OBJECTIVE:
Please write out every line of the entries below word for word, leaving out the pictures.

Dataset records:

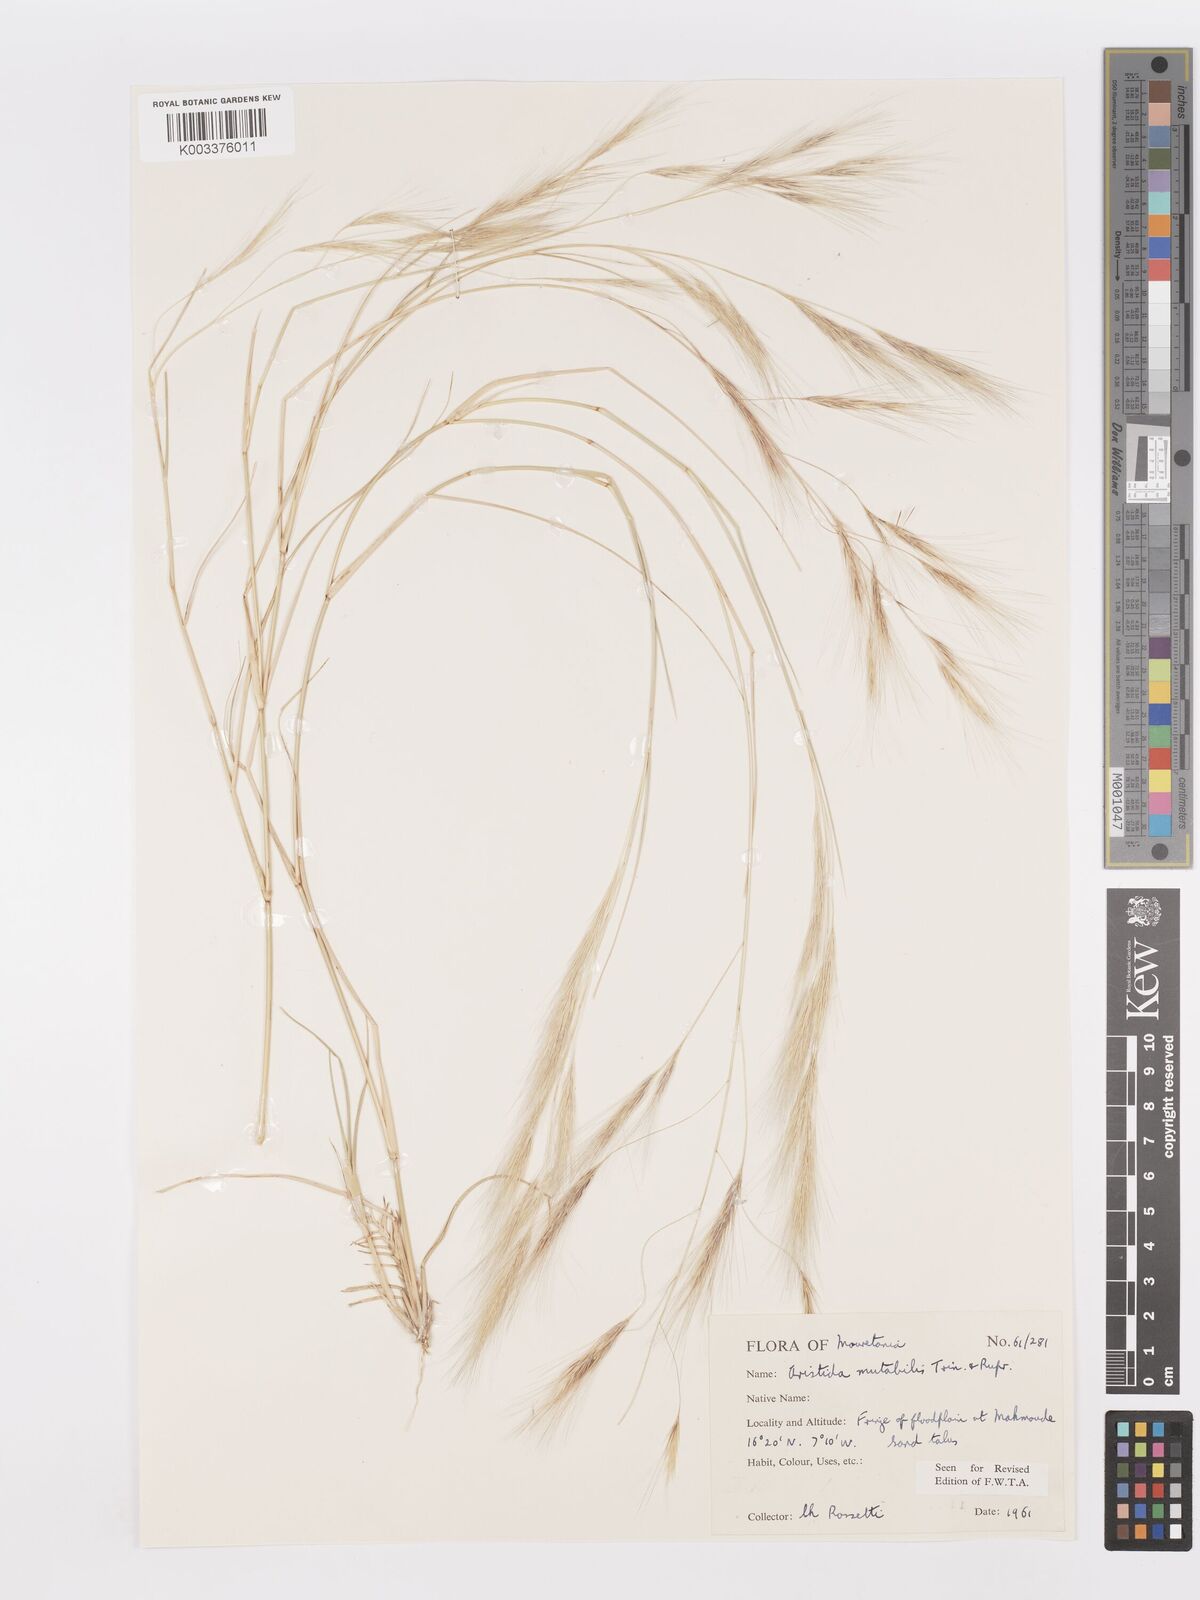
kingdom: Plantae
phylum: Tracheophyta
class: Liliopsida
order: Poales
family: Poaceae
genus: Aristida
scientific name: Aristida mutabilis
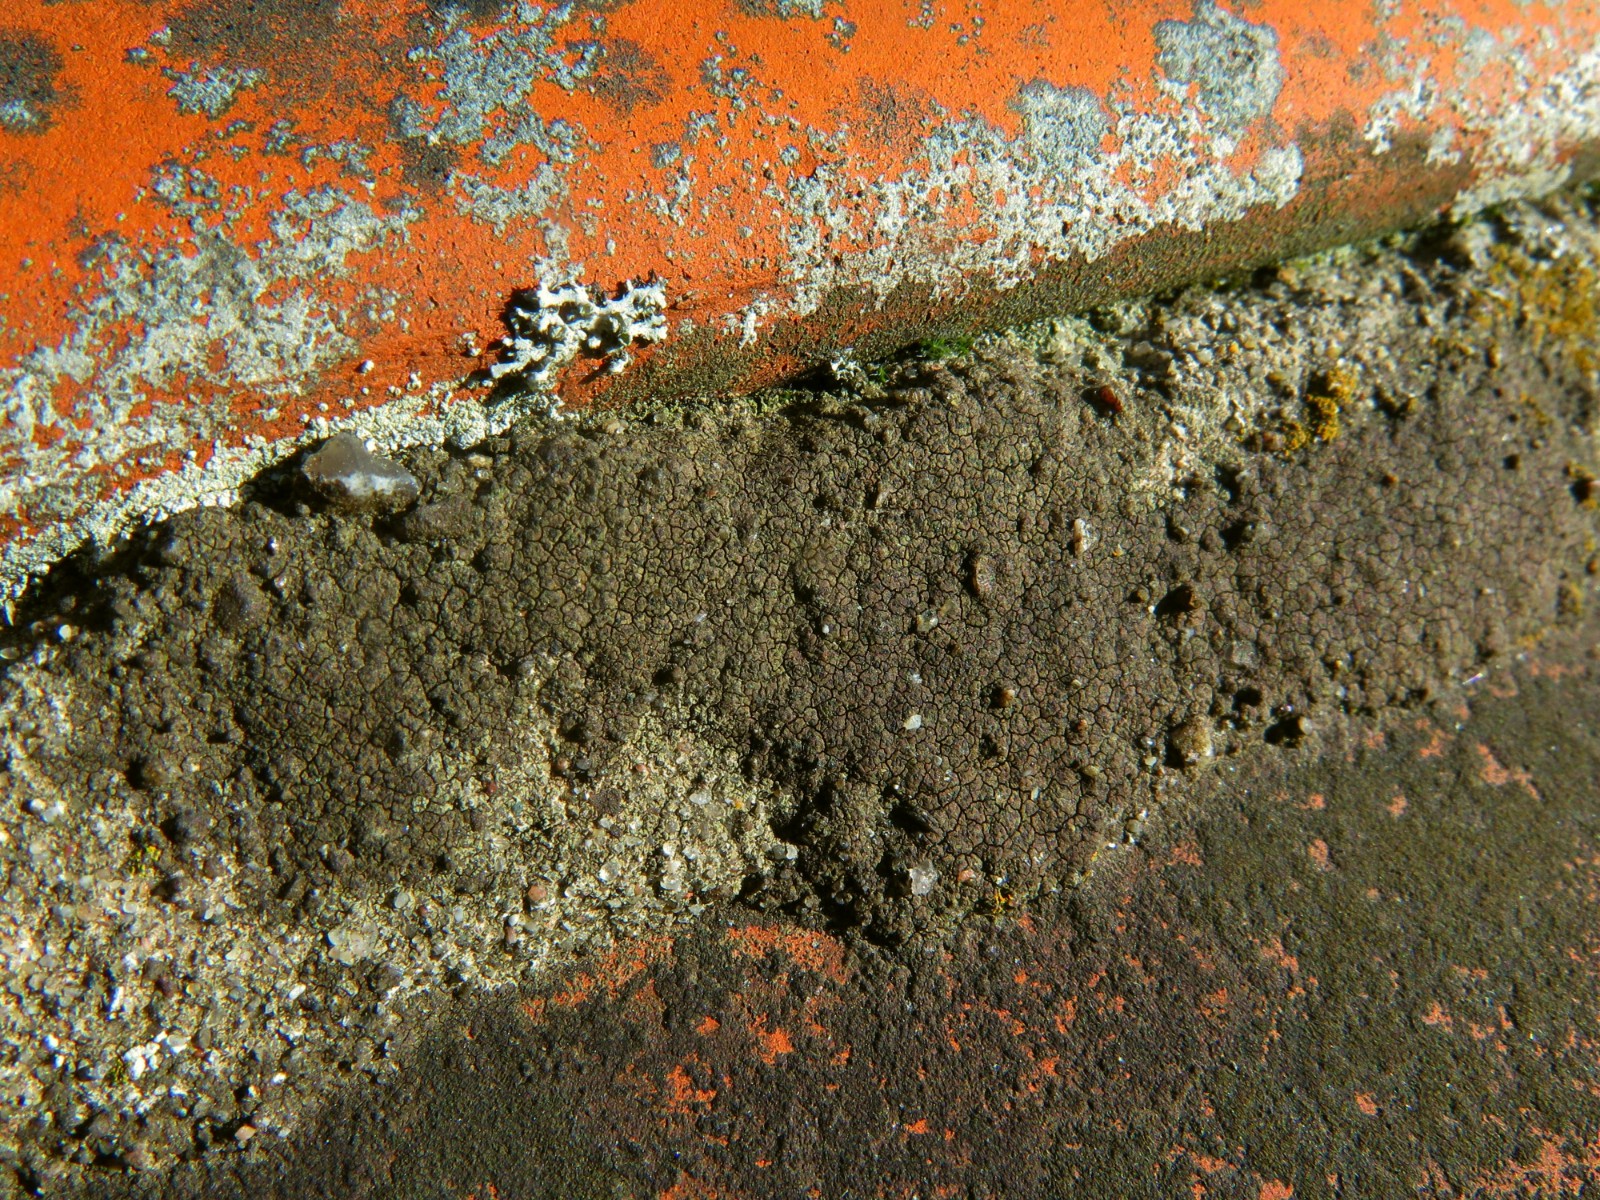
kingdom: Fungi
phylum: Ascomycota
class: Eurotiomycetes
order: Verrucariales
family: Verrucariaceae
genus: Verrucaria
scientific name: Verrucaria nigrescens
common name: sortbrun vortelav
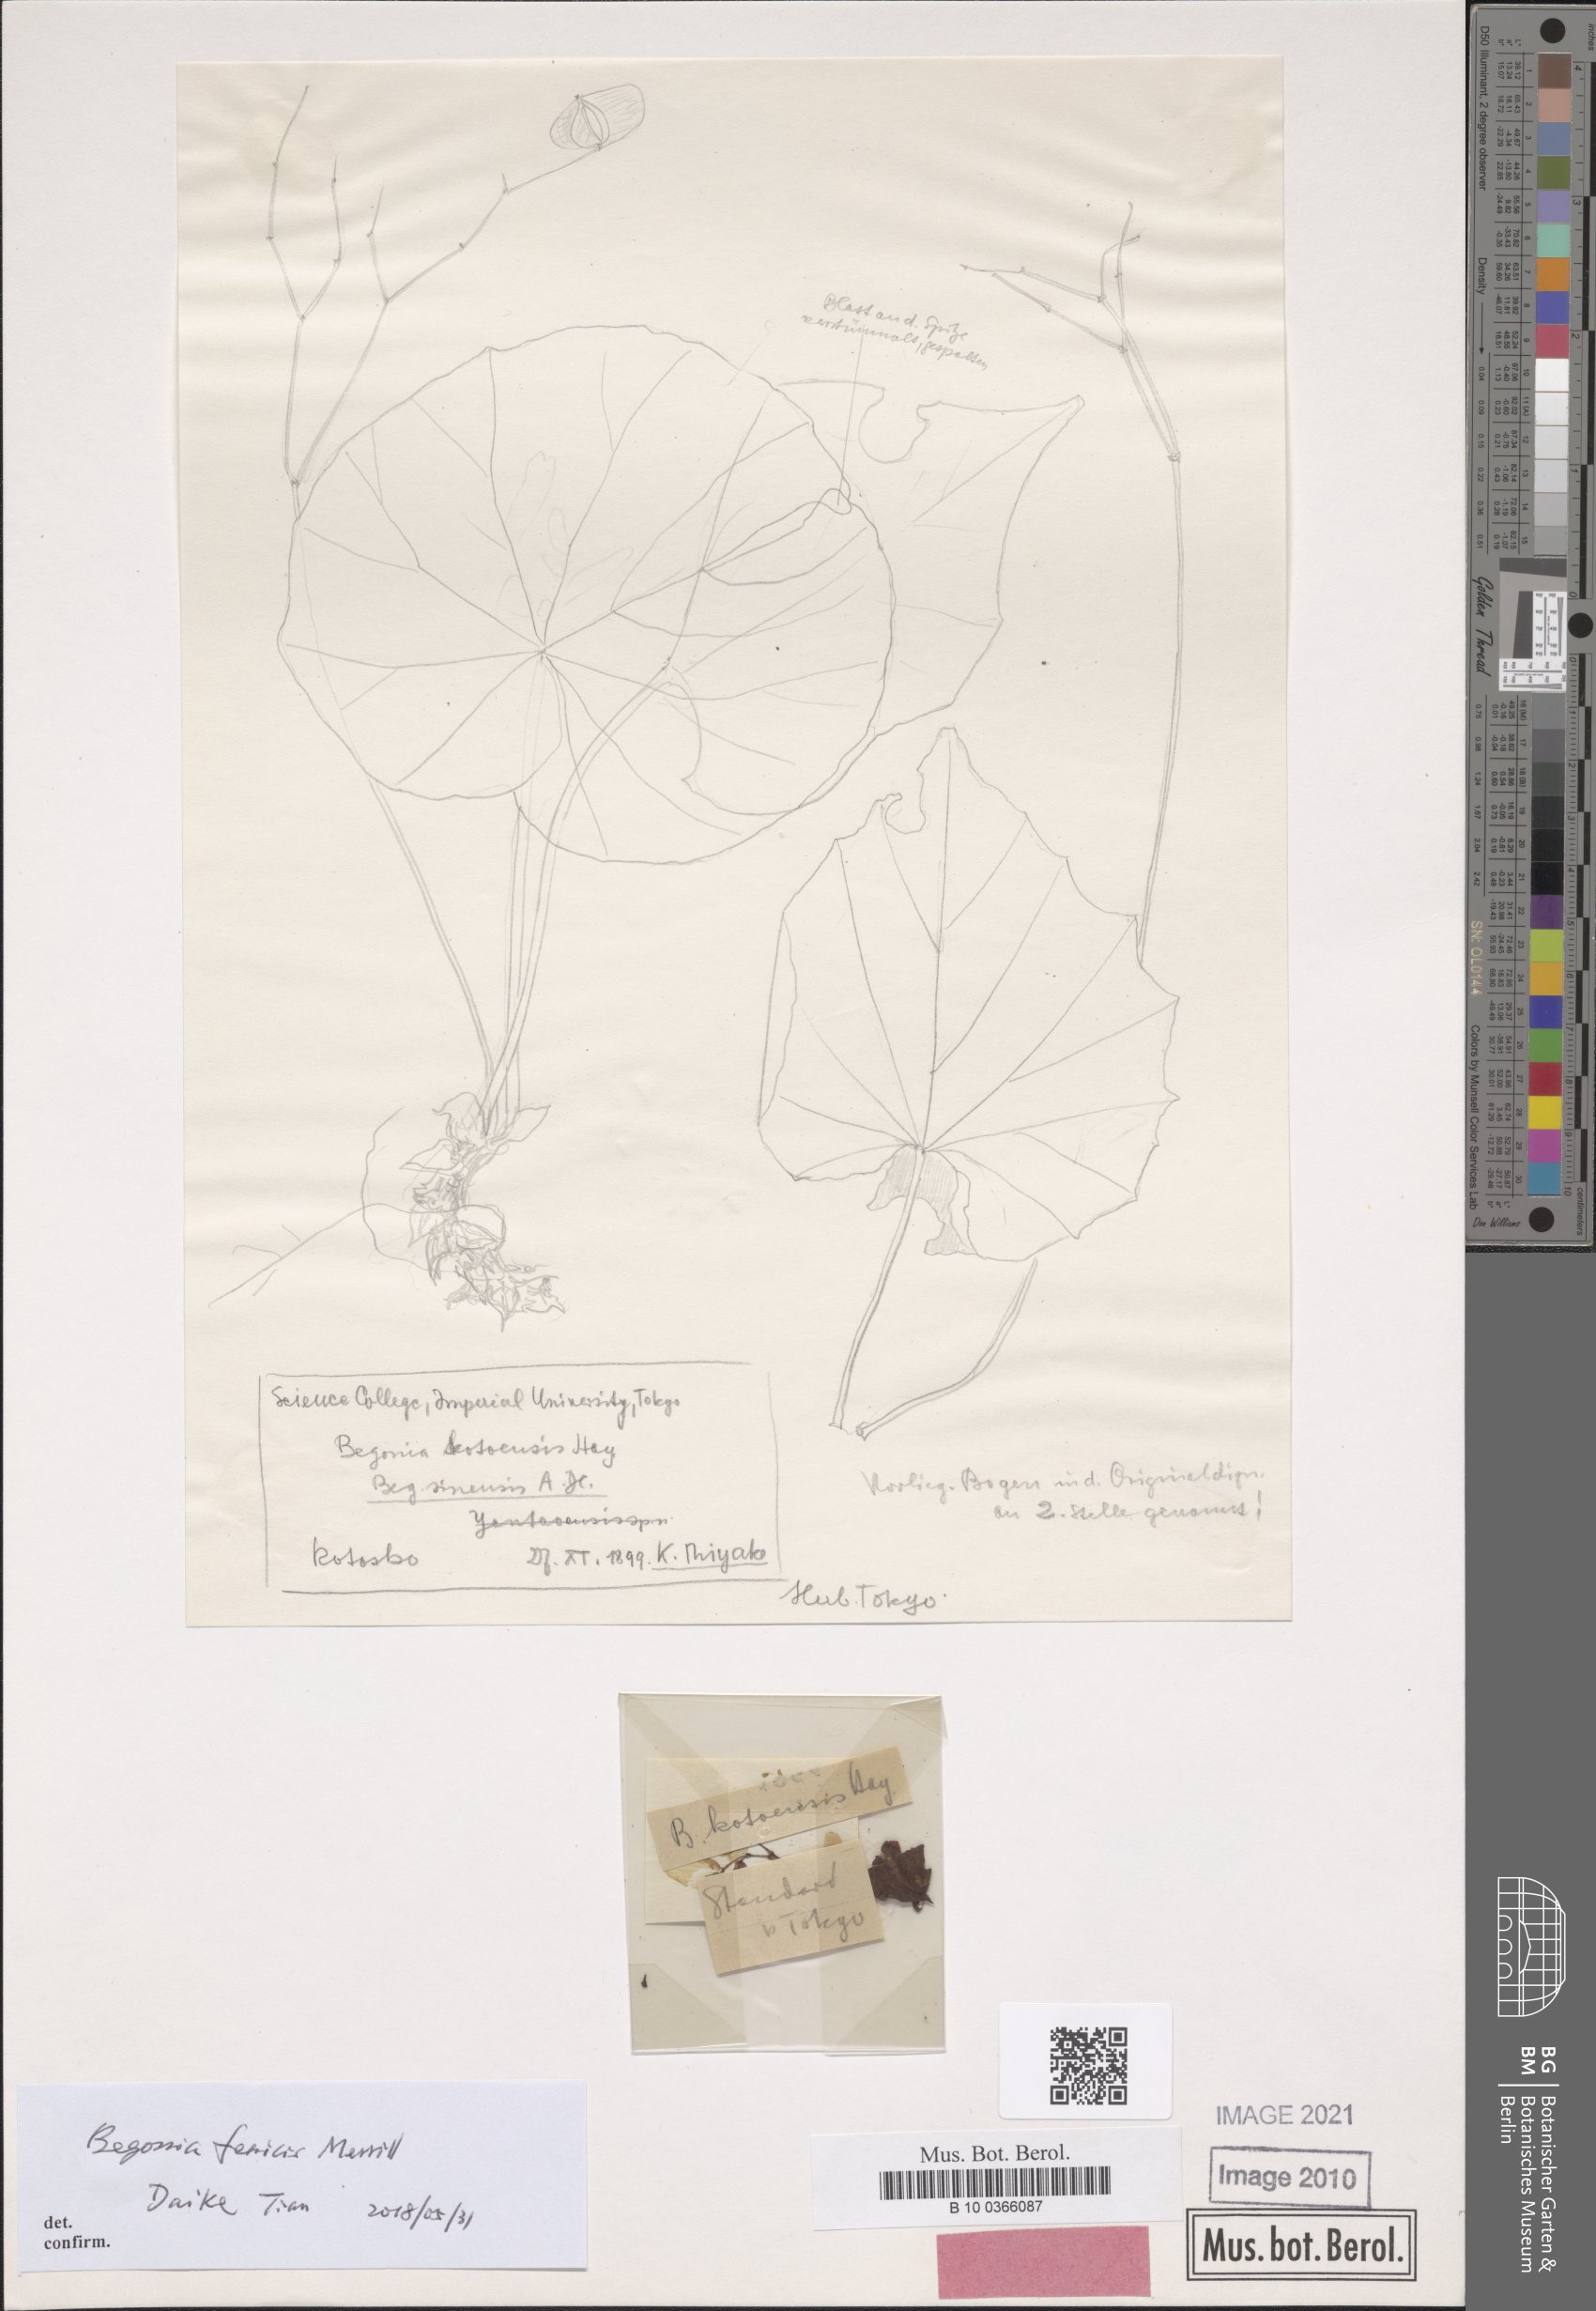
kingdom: Plantae
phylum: Tracheophyta
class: Magnoliopsida
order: Cucurbitales
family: Begoniaceae
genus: Begonia
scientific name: Begonia fenicis
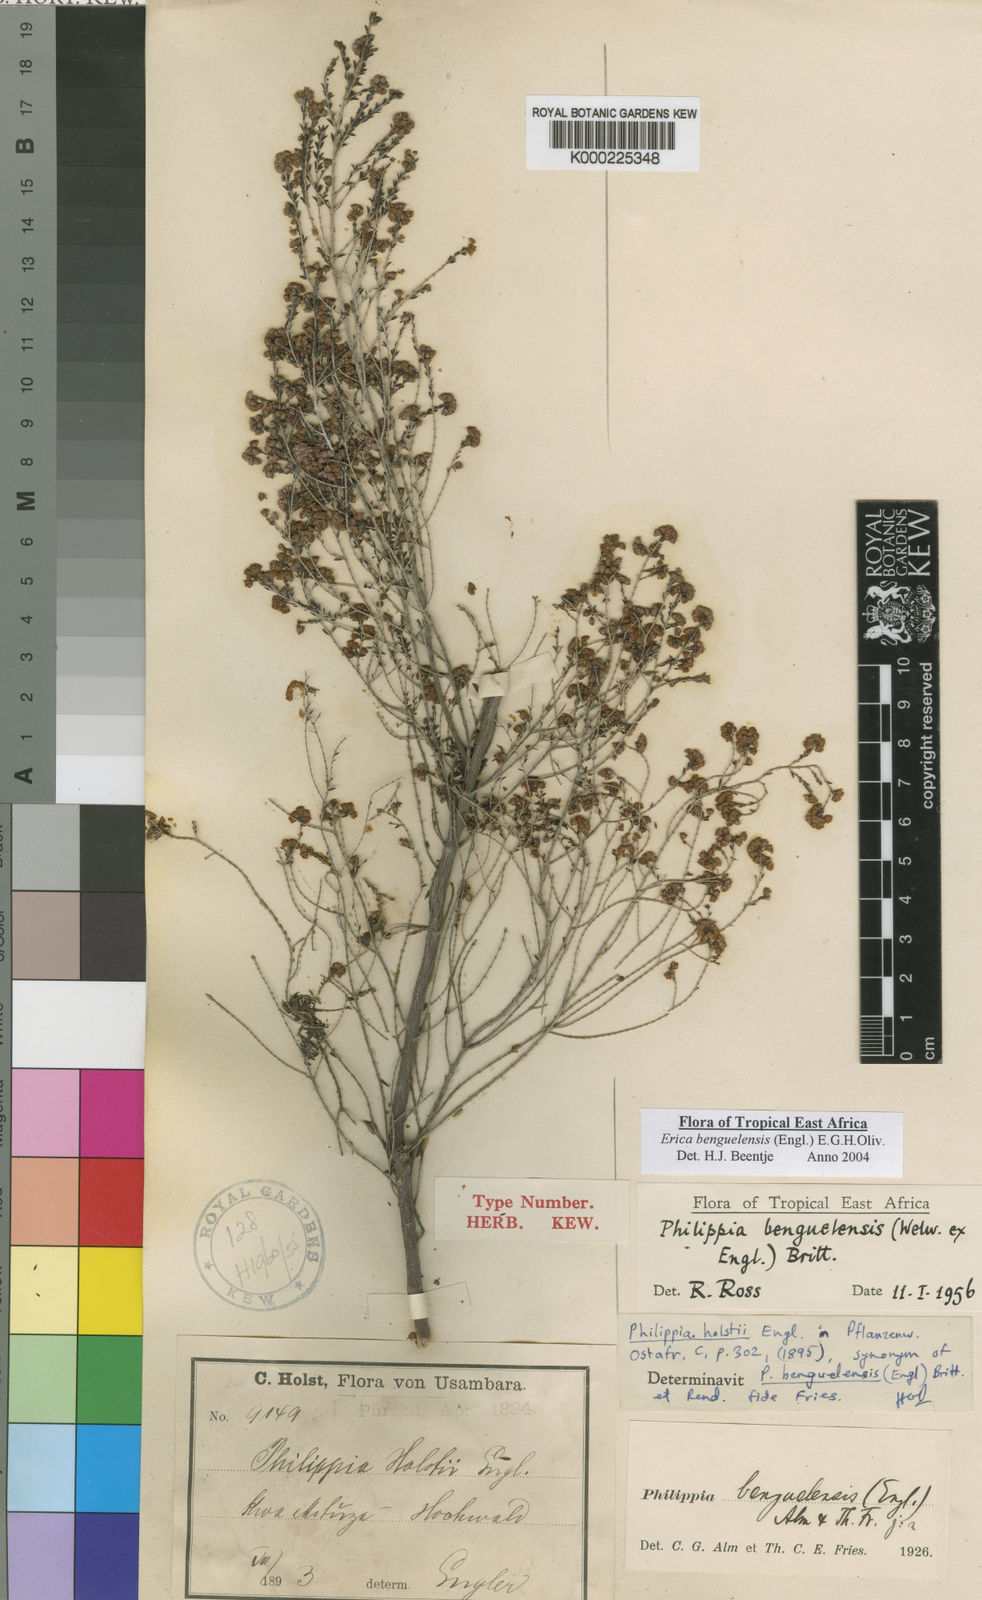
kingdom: Plantae
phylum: Tracheophyta
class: Magnoliopsida
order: Ericales
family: Ericaceae
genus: Erica
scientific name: Erica benguelensis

RESULT OF THIS EXERCISE:
kingdom: Plantae
phylum: Tracheophyta
class: Liliopsida
order: Poales
family: Poaceae
genus: Aristida
scientific name: Aristida mutabilis
kingdom: Fungi
phylum: Ascomycota
class: Eurotiomycetes
order: Verrucariales
family: Verrucariaceae
genus: Verrucaria
scientific name: Verrucaria nigrescens
common name: sortbrun vortelav
kingdom: Plantae
phylum: Tracheophyta
class: Magnoliopsida
order: Cucurbitales
family: Begoniaceae
genus: Begonia
scientific name: Begonia fenicis
kingdom: Plantae
phylum: Tracheophyta
class: Magnoliopsida
order: Ericales
family: Ericaceae
genus: Erica
scientific name: Erica benguelensis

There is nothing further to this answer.